Antic Wine




A deviation to the Languedoc via Lyon.  It was the weekend of the annual wine fair in Ampuis, a great show case for Côte Rôtie and other nearby appellations, with some 60 wine growers showing their most recent vintages.  And Lyon is a great city for eating, known above all for its bouchons, the typical restaurants, offering classic lyonnaise cuisine, quenelles and andouillettes and other copious dishes.  I can highly recommend Le Garet.  But as in most bouchons the wine list is pretty limited, with a choice of a couple of Beaujolais and a Côte du Rhône or two.  



However, Lyon boasts one of the best wine shops in France,  Antic Wine in the old town.  It is a glorious Aladdins treasure trove of a shop, a long thin shop packed with bottles and cases.   You can trip down some precarious stone steps to an arched cellar, and squeeze your way past wooden boxes of claret and Romanée Conti.   There are bins of bottles, and lining the wall a row of empties, delicious names that display George dos Santos enthusiasm.  I spotted Haut Brion, Clos Ste Hune, Gaja to name but three.   

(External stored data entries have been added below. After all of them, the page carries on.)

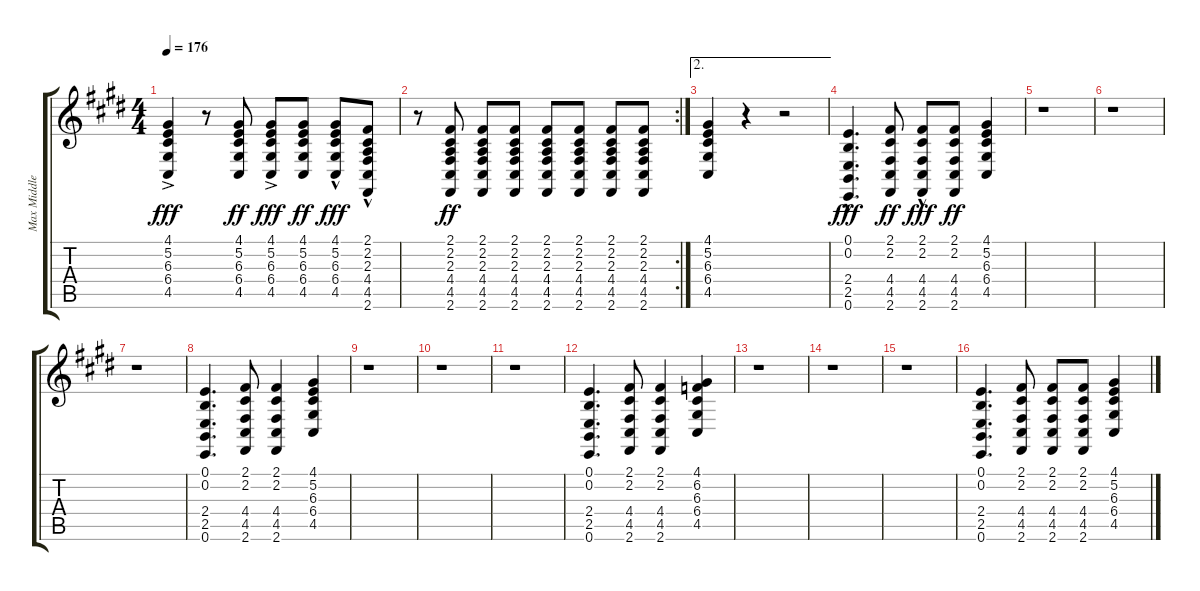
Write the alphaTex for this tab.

\track ("Max Middleton Grand Piano" "Max Middle") {instrument brightacousticpiano}
\staff {score tabs}
\tuning (E4 B3 G3 D3 A2 E2) {hide}
\ts (4 4)
\tempo 176
\clef g2
\ks e
(4.1{ac} 5.2{ac} 6.3{ac} 6.4{ac} 4.5{ac}).4{dy fff} r.8 (4.1 5.2 6.3 6.4 4.5).8{dy ff} (4.1{ac} 5.2{ac} 6.3{ac} 6.4{ac} 4.5{ac}).8{dy fff} (4.1 5.2 6.3 6.4 4.5).8{dy ff} (4.1{hac} 5.2{hac} 6.3{hac} 6.4{hac} 4.5{hac}).8{dy fff} (2.1{hac} 2.2{hac} 2.3{hac} 4.4{hac} 4.5{hac} 2.6{hac}).8 |
\rc 2
r.8 (2.1 2.2 2.3 4.4 4.5 2.6).8{dy ff} (2.1 2.2 2.3 4.4 4.5 2.6).8 (2.1 2.2 2.3 4.4 4.5 2.6).8 (2.1 2.2 2.3 4.4 4.5 2.6).8 (2.1 2.2 2.3 4.4 4.5 2.6).8 (2.1 2.2 2.3 4.4 4.5 2.6).8 (2.1 2.2 2.3 4.4 4.5 2.6).8 |
\ae 2
(4.1 5.2 6.3 6.4 4.5).4 r.4 r.2 |
(0.1{hac} 0.2{hac} 2.4{hac} 2.5{hac} 0.6{hac}).4{d dy fff} (2.1 2.2 4.4 4.5 2.6).8{dy ff} (2.1{hac} 2.2{hac} 4.4{hac} 4.5{hac} 2.6{hac}).8{dy fff} (2.1 2.2 4.4 4.5 2.6).8{dy ff} (4.1 5.2 6.3 6.4 4.5).4 |
r.1 |
r.1 |
r.1 |
(0.1 0.2 2.4 2.5 0.6).4{d} (2.1 2.2 4.4 4.5 2.6).8 (2.1 2.2 4.4 4.5 2.6).4 (4.1 5.2 6.3 6.4 4.5).4 |
r.1 |
r.1 |
r.1 |
(0.1 0.2 2.4 2.5 0.6).4{d} (2.1 2.2 4.4 4.5 2.6).8 (2.1 2.2 4.4 4.5 2.6).4 (4.1 6.2 6.3 6.4 4.5).4 |
r.1 |
r.1 |
r.1 |
(0.1 0.2 2.4 2.5 0.6).4{d} (2.1 2.2 4.4 4.5 2.6).8 (2.1 2.2 4.4 4.5 2.6).8 (2.1 2.2 4.4 4.5 2.6).8 (4.1 5.2 6.3 6.4 4.5).4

Georges has had a varied career, including a spell in London.  He is passionate and opinionated, and absolutely committed to the cause of fine wine.   There's no wine list - though we happened to time our visit with the annual stock taking.  I asked about the Languedoc  - Grange des Pères was the first name Georges mentioned.  I spotted magnums of Mas de Daumas Gassac, la Peira from the Terrasses du Larzac, Mas Bruguière from the Pic St Loup and other tempting goodies and ended up buying a bottle of Jean-Michel Alquier's Sauvignon for friends for dinner. 



And we were in luck, Georges had some open bottles, and despite the stock-taking was prepared to chat and taste.    There were a couple of vintages of Clos Signadore's Patrimonio, the 2012 with fresh red fruit, and a more leathery and evolved 2007. Alain Graillot's Crozes Hermitage was firm and peppery.  A mystery bottle turned out to be a table wine from the Douro with rich red fruit, and even more of a mystery was a bottle of Vosne Romanée from René Engel of uncertain vintage. And a name that was completely new to me was Michel Gallety from the Coteaux Vivarais, with rich dense fruit from old Grenache vines.    So if you are Lyon, do pop in.  You never know what you might discover in an Aladdins cave.